After a moment of silence, Griswold said:
“We may be able to protect Hodge by keeping silent, but I want to give you some advice, Merry. I am serious now. Don’t grin at me. This is one time in my life when I am not thinking of anything funny, as the fellow said when the surgeons were getting him ready to cut off his leg. If you are wise, you’ll let up on one thing you have been trying to do.”
Frank could not help grinning when he thought of taking advice from Griswold, but he tried to look serious, and said:
“Go on.”
“You have been pushing Hodge for the nine. Is that right?”
“Well,” admitted Frank, “I have been using my influence to get him on, for I know he is a corker.”
“Drop it!” cried Danny, pulling out a package of cigarettes and extracting one. “It won’t go, and you are going to get the other candidates for the position of catcher down on you. Hodge is a very fresh freshman, and he does not stand a show of getting on the nine this year.”
“I am not so sure of that,” said Frank, quietly. “I got on in my freshman year, if you will remember.”
“I know, but circumstances brought that about. Yale was in a hole for pitchers. You did some clever twirling on the freshman nine, and you were tried as a desperate expedient. That is the secret of your getting on the ’varsity nine your first year in college.”
“Well, Hodge did some clever backstop work last Saturday, when the scrub played the regular nine. He played on the scrub, and he made a better record than either Noon or Stone, who took turns on the regulars.”
“Oh, that was a chance, and it didn’t show his mettle, for there was nothing at stake. He had better opportunities than the other fellows, that’s all.”
“Come off!” cried Frank, dropping into slang. “He did better throwing, and he would have caught every man who tried to steal second if the pitcher had not been a little slow in his delivery. As it was, he caught four men, while Noon and Stone caught only one each. He did not have a passed ball, for all that the pitcher was wild as a hawk, and he got three fine hits.”

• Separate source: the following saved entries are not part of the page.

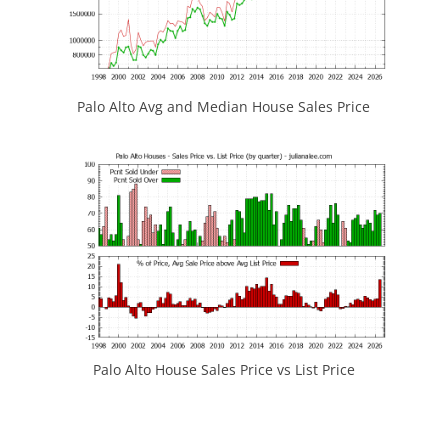
Palo Alto Avg and Median House Sales Price
Palo Alto House Sales Price vs List Price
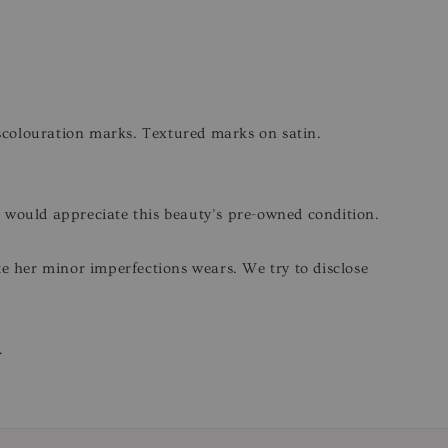
iscolouration marks. Textured marks on satin.
o would appreciate this beauty’s pre-owned condition.
ite her minor imperfections wears. We try to disclose
.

“Two of which were off you, Merry. That part of it didn’t fool anybody. Ha! ha! ha!”
Frank flushed again.
“By that I presume that you mean to insinuate that I gave him easy ones, so he might hit it out. Look here, Gris, I have told you that I do not lie. Now I am going to tell you that I did my level best to fool Hodge, for he had told me that he would bat my eye out. I thought I knew his weak points. I gave him a high inshoot, and he got a pretty single off it; I gave him one round his ankles, and he lifted it out for three bags. The fellow who says I favored him in the least says something that is not true.”
“Oh, well,” said Danny, shortly, “I am not here to talk baseball. Anyway, I don’t think Hodge stands a ghost of a show to catch on. Noon is the man who will get there.”
“Nit!” muttered Frank, as Danny walked away, smoking.